Em 2015, um estudo realizado na Escócia mostrou que uma variação genética que aumenta o risco para autismo está associada a maior habilidade cognitiva. Talvez seja uma pista para desvendar esse enigma. Afinal, mesmo que a experiência clínica permita inferir que algumas das diferenças do processamento de informações do cérebro autista – a busca por padrões, a sistematização, o hiperfoco, o apego aos detalhes, a memória privilegiada – possam favorecer o aprendizado, ainda assim não explica os casos de habilidades espantosas, como vemos em pessoas como Glenn Gould, Stephen Wiltshire, Daniel Tammet e tantos outros.
Consideramos como superdotação/altas habilidades (SD/AH) um desempenho elevado em relação aos pares, de forma isolada ou combinada, em uma ou mais das seguintes áreas: conhecimento acadêmico geral ou específico, capacidade psicomotora, talento artístico, pensamento criativo e liderança.
Estima-se que 3,5 a 5% da população mundial apresente SD/AH.
Quando as pessoas que apresentam esse desempenho extraordinário também possuem déficits em outras funções (como é o caso do autismo), chamamos de Dupla Excepcionalidade.
SD/AH, por si só, não garante sucesso
Até o momento, não contamos com estatísticas confiáveis da Dupla Excepcionalidade no Brasil. Ambas as condições (TEA e SD/AH) são subdiagnosticadas em nosso meio. Além disso, nem sempre os testes utilizados em avaliações da inteligência são adequados para pessoas autistas. Então, muitos dos nossos autistas seguem sem ter suas capacidades reconhecidas e sem o suporte pedagógico que necessitam para seu desenvolvimento pleno. Sim, porque ter SD/AH, por si só, não garante o sucesso acadêmico. As alterações de comunicação, de comportamento e sensoriais típicas do autismo podem atrapalhar a vida escolar.
Muitas vezes o aluno com Dupla Excepcionalidade tem dificuldades na compreensão de comandos e enunciados, recusa-se a fazer algumas atividades (cópias escritas, como exemplo muito frequente!), insiste em realizar as atividades do seu jeito e não do jeito que se ensina, desinteressa-se do material apresentado, desenvolve aversão pela sala de aula. Seus apartes curiosos podem ser tomados como arrogância ou desafio à autoridade do professor e sua percepção limitada do contexto social pode torná-lo alvo fácil de brincadeiras de mau gosto. Com cicatrizes duradouras.
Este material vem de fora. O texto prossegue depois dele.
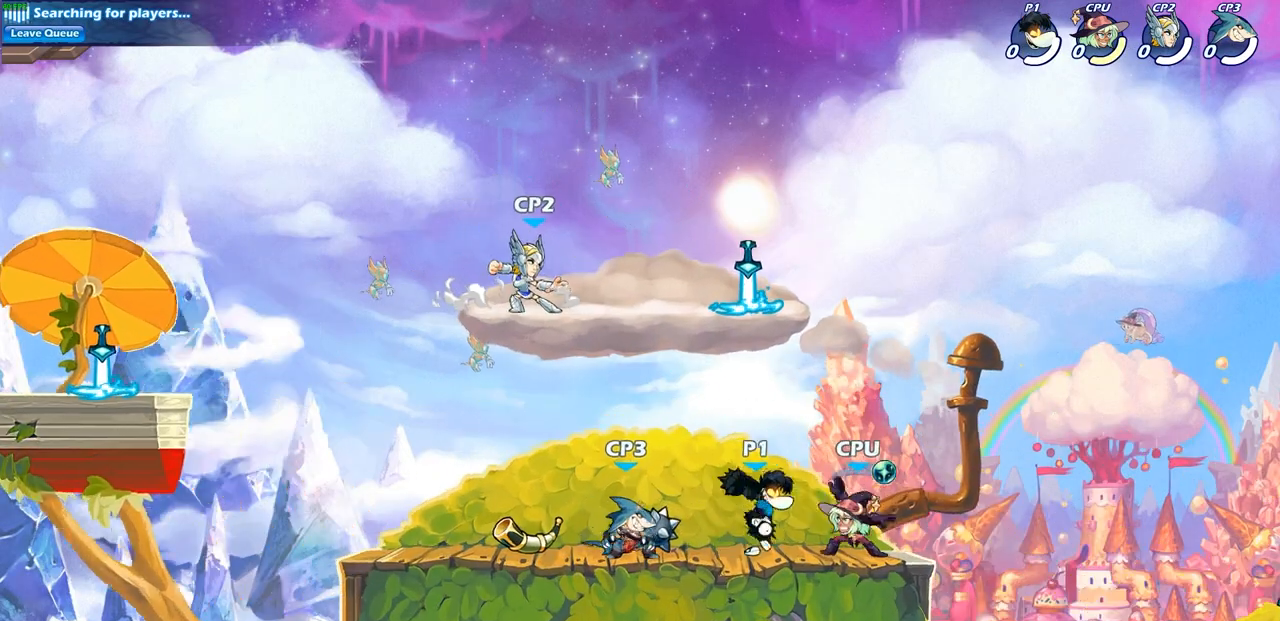
{"buttons": [], "left_stick": "center", "right_stick": "center", "events": [[117, "left_stick", "center"], [217, "left_stick", "right"], [283, "SQUARE", "down"], [383, "SQUARE", "up"], [383, "left_stick", "center"]]}
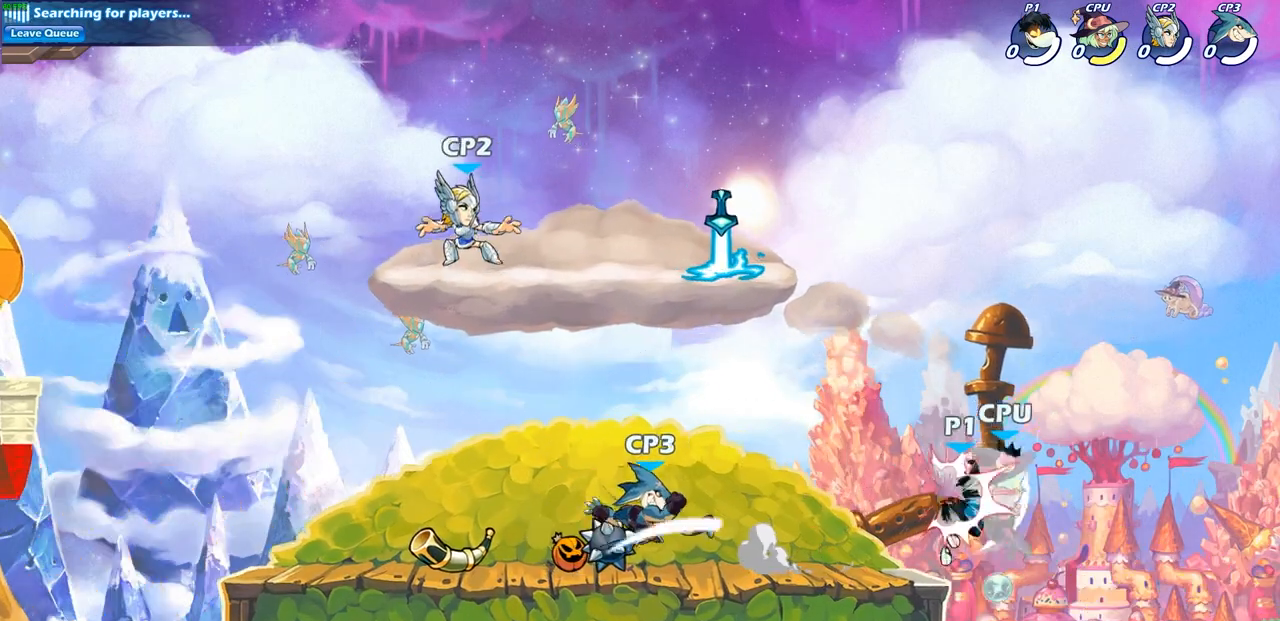
{"buttons": [], "left_stick": "center", "right_stick": "center", "events": [[233, "SQUARE", "down"], [317, "SQUARE", "up"], [367, "left_stick", "right"], [500, "left_stick", "center"]]}
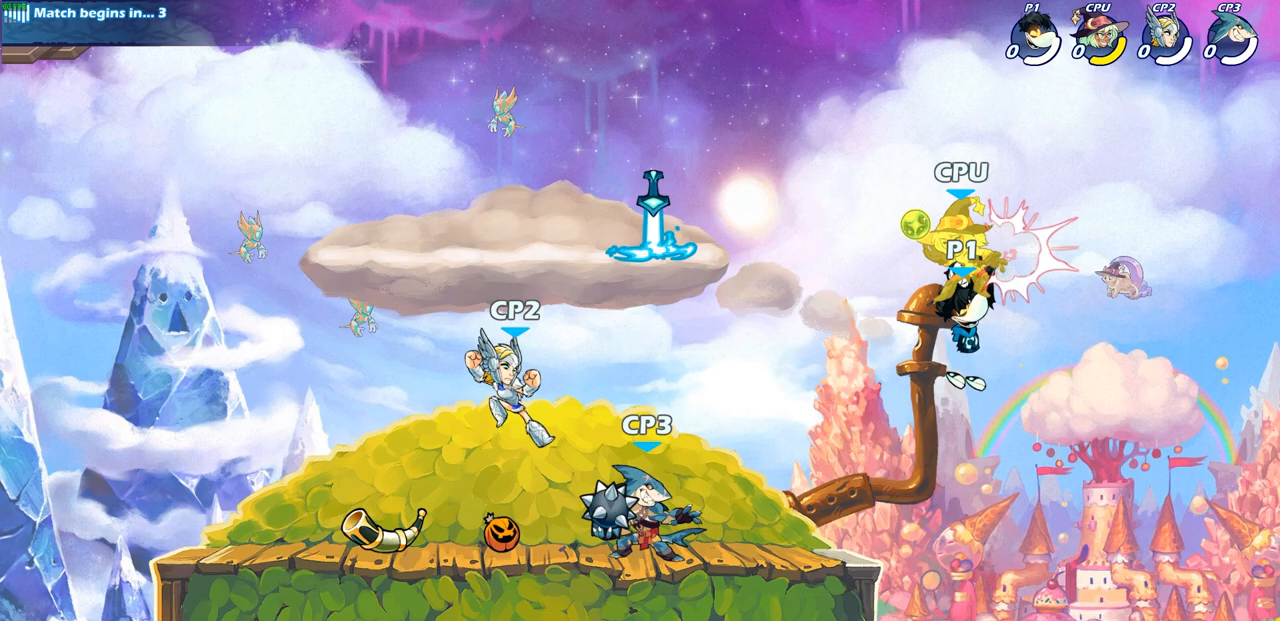
{"buttons": [], "left_stick": "center", "right_stick": "center", "events": []}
Ao que tudo indica, uma volta ao passado – àquele conceito de pedagogia terapêutica da Viena de antes da guerra – traria grandes benefícios para todos. Enxergar além das aparências, não apenas as dificuldades, mas as potencialidades e os talentos que possam estar escondidos e promover um ambiente em que eles possam aflorar sem medo.
Toda vez que avalio um autista com altas habilidades sinto o mesmo misto de espanto e deslumbramento. Pode ser um adulto exibindo seu conhecimento enciclopédico, embora leve a própria família à loucura com sua rigidez de comportamento, ou um toquinho de 4 anos que só fala em ecolalia e mostra um encantamento e uma facilidade absurda com números e cálculos. Uma adolescente que ainda não domina a escrita, mas faz desenhos absolutamente fantásticos. Ou um pequeno que não interage com nenhum coleguinha da educação infantil, mas lê e escreve com fluência em dois idiomas.
O cérebro humano é mesmo extraordinário.
A maneira como alguns autistas desafiam nossa rasa lógica neurotípica é só mais uma evidência disso.